Anerkennenswerte Gründe, die den Verzicht auf eine weitergehende Offenlegung rechtfertigen würden, bestehen nicht. Angaben über Mietobjekte zählen nicht zu den Daten aus der engsten Privatsphäre, deren Preisgabe niemandem zumutbar ist. Durch den allgemeinen Hinweis des Sachverständigen auf seine berufliche Schweigepflicht ist nicht einmal dargetan, geschweige denn belegt, daß die Mieter bzw. Vermieter der von ihm zur Beurteilung herangezogenen Objekte sich auf Nachfrage gegen eine Preisgabe konkretisierender Angaben - gegebenenfalls beschränkt auf Lagebezeichnungen ohne Adressenangabe - gesperrt hätten. Im übrigen bildet allein der Umstand, daß Dritte der Bekanntgabe von Tatsachen aus ihrer Sphäre widersprochen haben und der Sachverständige sich daran gebunden fühlt, keinen ausreichenden Grund dafür, das Urteil auf ein solches Gutachten zu stützen (BVerfGE 91, 176 <184>).
c) Das Berufungsurteil beruht auch auf diesem Verstoß. Es ist nicht auszuschließen, daß durch die Offenlegung der Befundtatsachen im notwendigen Umfang Fehler des Gutachtens aufgedeckt worden wären, die eine so deutliche Korrektur des ortsüblichen Mietpreises nach unten erforderlich gemacht hätten, daß der vereinbarte Mietpreis nach der Rechtsauffassung des Berufungsgerichts als sittenwidrig erschiene. Diese Möglichkeit kann um so weniger ausgeschlossen werden, als der vom Beschwerdeführer beauftragte Sachverständige E. in seiner gutachtlichen Stellungnahme zu eben diesem Ergebnis gekommen ist.

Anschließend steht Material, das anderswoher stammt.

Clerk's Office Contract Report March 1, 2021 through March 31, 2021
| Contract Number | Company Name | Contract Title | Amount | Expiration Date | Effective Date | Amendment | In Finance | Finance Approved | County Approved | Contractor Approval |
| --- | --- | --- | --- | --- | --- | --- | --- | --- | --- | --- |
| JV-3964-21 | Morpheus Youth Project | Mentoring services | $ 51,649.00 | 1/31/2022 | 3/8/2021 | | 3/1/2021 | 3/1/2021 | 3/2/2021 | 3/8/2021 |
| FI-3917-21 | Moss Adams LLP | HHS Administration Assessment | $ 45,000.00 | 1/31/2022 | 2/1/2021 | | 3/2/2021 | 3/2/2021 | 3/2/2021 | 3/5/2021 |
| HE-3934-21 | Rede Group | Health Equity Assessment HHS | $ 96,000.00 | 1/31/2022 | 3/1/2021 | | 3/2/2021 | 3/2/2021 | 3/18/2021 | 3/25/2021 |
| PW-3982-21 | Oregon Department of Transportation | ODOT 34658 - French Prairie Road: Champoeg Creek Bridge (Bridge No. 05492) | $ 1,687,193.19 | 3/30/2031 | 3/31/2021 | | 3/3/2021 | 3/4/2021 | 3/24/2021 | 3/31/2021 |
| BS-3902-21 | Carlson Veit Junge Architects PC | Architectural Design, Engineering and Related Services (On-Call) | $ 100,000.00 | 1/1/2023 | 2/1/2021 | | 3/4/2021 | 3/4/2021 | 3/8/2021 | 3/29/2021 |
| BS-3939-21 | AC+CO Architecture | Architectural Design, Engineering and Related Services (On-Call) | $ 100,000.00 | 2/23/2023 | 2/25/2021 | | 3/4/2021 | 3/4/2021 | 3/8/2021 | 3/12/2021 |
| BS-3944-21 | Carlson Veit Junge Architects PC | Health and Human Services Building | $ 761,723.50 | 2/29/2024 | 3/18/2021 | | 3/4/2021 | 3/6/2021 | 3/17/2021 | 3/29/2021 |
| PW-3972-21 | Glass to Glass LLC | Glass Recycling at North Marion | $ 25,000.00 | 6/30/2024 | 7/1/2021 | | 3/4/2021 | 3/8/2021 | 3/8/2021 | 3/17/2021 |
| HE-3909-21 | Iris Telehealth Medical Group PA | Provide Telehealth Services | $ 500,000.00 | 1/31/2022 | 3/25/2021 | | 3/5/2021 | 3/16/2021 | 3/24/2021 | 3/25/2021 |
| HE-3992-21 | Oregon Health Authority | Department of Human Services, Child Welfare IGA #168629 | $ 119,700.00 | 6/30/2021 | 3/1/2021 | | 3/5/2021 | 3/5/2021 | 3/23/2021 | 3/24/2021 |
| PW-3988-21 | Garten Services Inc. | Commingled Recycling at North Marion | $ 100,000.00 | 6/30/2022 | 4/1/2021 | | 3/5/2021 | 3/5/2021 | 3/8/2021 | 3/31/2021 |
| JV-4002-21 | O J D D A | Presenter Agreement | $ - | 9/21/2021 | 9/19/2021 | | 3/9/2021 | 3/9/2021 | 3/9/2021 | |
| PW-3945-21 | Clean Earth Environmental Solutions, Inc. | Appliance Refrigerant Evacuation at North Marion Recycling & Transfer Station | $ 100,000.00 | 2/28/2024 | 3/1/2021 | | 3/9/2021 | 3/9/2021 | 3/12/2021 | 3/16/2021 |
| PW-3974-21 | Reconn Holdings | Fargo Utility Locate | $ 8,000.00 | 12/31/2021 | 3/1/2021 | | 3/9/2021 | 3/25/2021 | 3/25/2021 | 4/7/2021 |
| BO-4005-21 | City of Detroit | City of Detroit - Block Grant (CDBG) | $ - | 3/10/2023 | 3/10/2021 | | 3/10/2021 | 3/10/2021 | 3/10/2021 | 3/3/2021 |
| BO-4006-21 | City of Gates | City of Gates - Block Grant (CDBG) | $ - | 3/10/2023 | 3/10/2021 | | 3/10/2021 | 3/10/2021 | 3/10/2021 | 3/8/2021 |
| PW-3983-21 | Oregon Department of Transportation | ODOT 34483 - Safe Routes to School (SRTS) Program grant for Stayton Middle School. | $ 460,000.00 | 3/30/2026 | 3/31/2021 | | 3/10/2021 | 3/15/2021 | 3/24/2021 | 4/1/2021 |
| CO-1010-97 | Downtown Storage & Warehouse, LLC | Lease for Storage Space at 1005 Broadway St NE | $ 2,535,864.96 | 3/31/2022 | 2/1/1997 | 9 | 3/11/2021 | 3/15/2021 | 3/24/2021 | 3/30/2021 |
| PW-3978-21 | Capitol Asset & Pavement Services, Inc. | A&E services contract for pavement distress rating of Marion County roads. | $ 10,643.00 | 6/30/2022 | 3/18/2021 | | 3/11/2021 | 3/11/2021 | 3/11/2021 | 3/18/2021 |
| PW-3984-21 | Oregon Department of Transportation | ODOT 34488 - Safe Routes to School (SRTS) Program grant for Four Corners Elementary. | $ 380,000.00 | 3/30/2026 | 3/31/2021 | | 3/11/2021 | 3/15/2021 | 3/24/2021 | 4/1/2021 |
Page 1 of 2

Die vom Bayerischen Staatsministerium der Justiz angeführte Rechtsprechung zu der Frage, welche Mietvertragspartei das Risiko nicht erfüllter Ertragserwartungen zu tragen hat (vgl. BGH, NJW 1970, S. 1313 f.; NJW 1978, S. 2390 ff.; NJW 1981, S. 2405 f.), stellt diese Beurteilung nicht in Frage. Die einschlägigen Entscheidungen befassen sich allein mit dem Vorliegen eines Fehlers bzw. dem Wegfall der Geschäftsgrundlage. Daß aus dieser Rechtsprechung zwingende Schlüsse für die Prüfung am Maßstab des § 138 Abs. 1 BGB gezogen werden müßten, läßt sich nicht mit Gewißheit feststellen; das Oberlandesgericht hat dies nicht einmal in Betracht gezogen.
2. Mit der Aufhebung des Berufungsurteils wird der ebenfalls angegriffene Beschluß des Bundesgerichtshofs gegenstandslos.
3. Soweit sich die Verfassungsbeschwerde auch gegen das Urteil des Landgerichts richtet, ist sie unzulässig und deshalb nicht zur Entscheidung anzunehmen. Der Beschwerdeführer hat eine Verletzung seiner Grundrechte durch dieses Urteil nicht nachvollziehbar dargetan.
4. Die Entscheidung über die Auslagenerstattung beruht auf § 34 a Abs. 2 und 3 BVerfGG.
Diese Entscheidung ist unanfechtbar.